I imagine that you have heard of the concerns about Monarch butterflies. The numbers of these migratory butterflies have decreased dramatically since record keeping began in 1994, a decline attributed mostly to loss of their habitats in México, the United States and Canada. But did you know that they serve as just one example of a much larger phenomena?
The southernmost four counties of Texas stretch about 100 miles along the north shore of the Rio Grande River to the Gulf Coast, an enormous floodplain long ago given the misnomer of the Lower Rio Grande Valley. Since moving to the area six months ago I’ve learned things about it that have surprised me. Among the most surprising: this is the richest biological region in the United States as four ecoregions—forest, desert, tropics and ocean coast—converge here AND only about 5% of this unique native habitat remains. Why? Beginning in the late 19th century, large scale agricultural development cleared the land followed a century later by widespread urbanization. Native vegetation was replaced by monoculture food crops and by urban spaces filled with imported plants—trees, flowers and grasses. Wildlife that lives in native vegetation has been forced to adapt, move on or die. Enough of the imported and/or opportunist plants and animals are not the best of neighbors—they take over habitat areas, become invasive and crowding out the native species that remain.
So what are the native species to do? Sometimes they count on you and me to become aware of their plight and to protect, restore and preserve their native habitat. If enough of us turn to native landscaping and enough public lands are preserved, we can create a network of Noah’s Ark-like spaces for native wildlife.
So we are slowly transforming our yard, now filled with exotic plants lovely to human eyes but that have helped create a food desert for native critters. One by one, we are putting in native plants that local insects and birds can thrive on and in turn feed the creatures that feed on them.
Back to the Monarch butterfly part of the story. This unique Lower Rio Grande Valley serves as a major migratory highway for birds and Monarch butterflies. During the breeding stages of their migration, Monarchs feed solely on milkweed. So last year we added one tropical milkweed plant to our yard as a small food and rest stop during their spring migration.
This March, after Monarchs began arriving in our area, it was a delight to find their tiny, pinhead-sized eggs on the undersides of our milkweed plant. Days later, tiny half-moon chewed out spots appeared on the leaves, left by newly hatched caterpillars after their first milkweed leaf meals. These babies are tiny—looking like thin threads less than one-fourth inch long. Because the job of caterpillars is to eat and grow, did they ever eat and grow! One day we found six caterpillars on our plant, whose flowers and leaves were rapidly disappearing. (It felt a bit like trying to feed sextuplet teenagers!)

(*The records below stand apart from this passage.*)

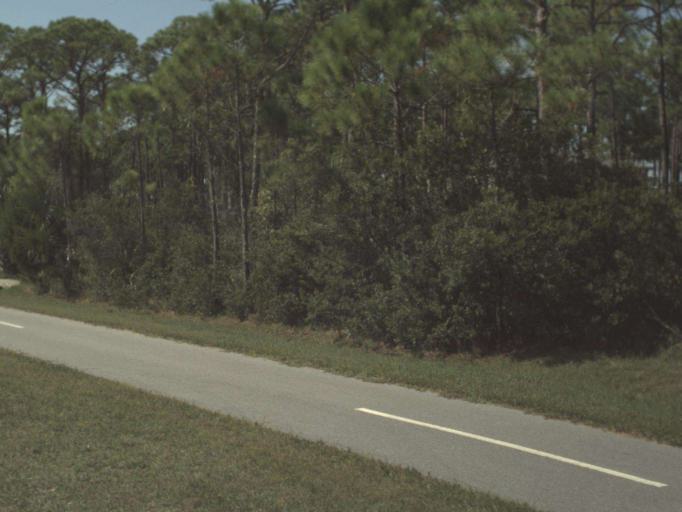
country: US
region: Florida
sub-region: Gulf County
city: Port Saint Joe
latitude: 29.6829
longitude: -85.3299
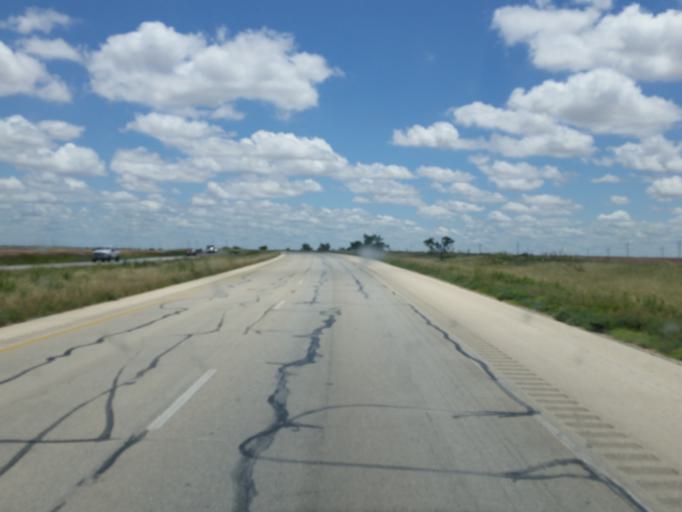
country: US
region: Texas
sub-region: Nolan County
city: Roscoe
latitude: 32.4913
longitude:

About a week later, we were able to plant five additional small locally native milkweed plants in our yard and carefully moved the four remaining caterpillars from the denuded stalks of the original milkweed to the new ones. Then we watched the caterpillars grow and grow as they chewed through all the leaves of those milkweed plants. They were still days away from forming chrysalises and the food was again almost gone. It was a painful decision to sacrifice two caterpillars in the hopes some might live. We placed the two on our open compost pile about 40 feet away. But what a surprise to find that their hunger for food and for life was stronger than that distance! The next day they were four again on the disappearing milkweed leaves.
Then, as the food supplies ran completely out, it was time for a rescue mission. Sadly, three of the four caterpillars disappeared. It seemed they had either been eaten by birds or gone elsewhere searching for food—though there was none nearby. So one Sunday afternoon we delivered the remaining two-week old caterpillar to a nearby nature center with an abundance of milkweed, hoping and praying it would be able to eat its way to forming a chrysalis and then a mature Monarch butterfly.

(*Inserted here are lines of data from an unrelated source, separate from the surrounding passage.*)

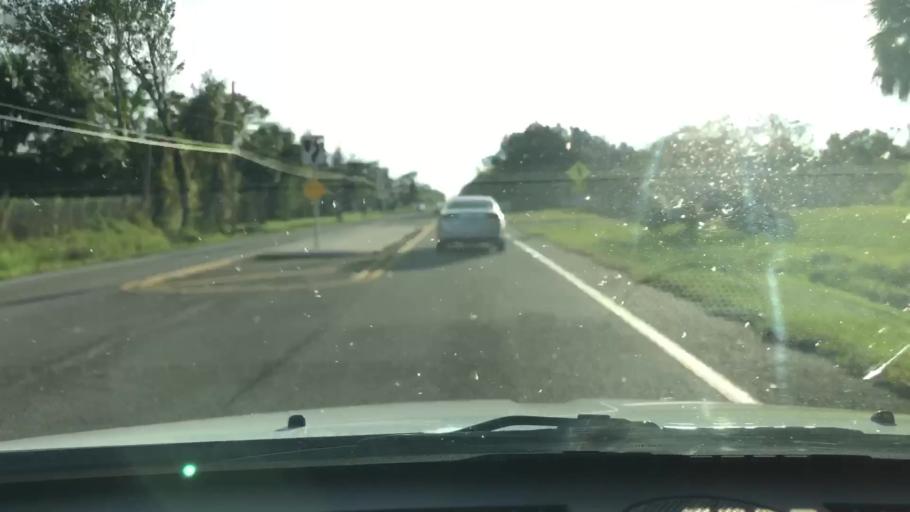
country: US
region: Florida
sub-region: Osceola County
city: Campbell
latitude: 28.2614
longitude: -81.5123
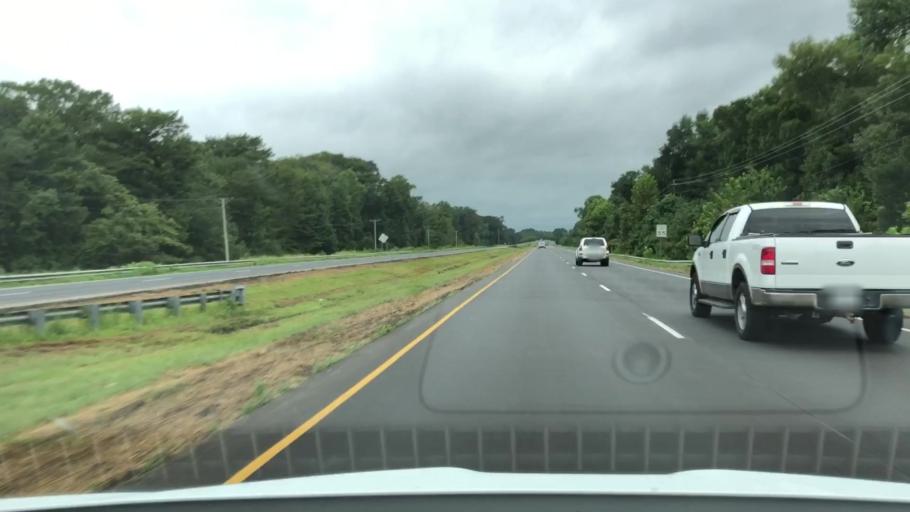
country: US
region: North Carolina
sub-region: Lenoir County
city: Kinston
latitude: 35.2616
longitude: -77.6199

In his encyclical Laudato Si, Pope Francis advises us that “There is a nobility in the duty to care for creation through little daily actions . . .  They benefit society, often unbeknown to us, for they call forth a goodness which, albeit unseen, inevitably tends to spread.  . . . I am interested in how [an ecological] spirituality can motivate us to a more passionate concern for the protection of our world.  We read in the Gospel that Jesus says of the birds of the air that “not one of them is forgotten before God.” (Lk 12:6) How then can we possibly mistreat them or cause them harm. May the power and the light of the grace we have received also be evident in our relationship to other creatures and to the world around us. 
The Monarch butterfly visitors we have had this spring in Texas have reminded us of the fragile beauty of creation and our call to care well for all that God has made. We will slowly continue creating our little Noah’s Ark for native creatures living here or migrating through, that they might have what they need to survive and flourish.
Now our milkweeds need a little more tending, and it is time to sow nectar-rich flowers for when the Monarchs return in the fall.
*Sister Mary Hroscikoski lives and ministers in McAllen, Tex., along with Sisters Anita Jennissen and Shirley Mueller.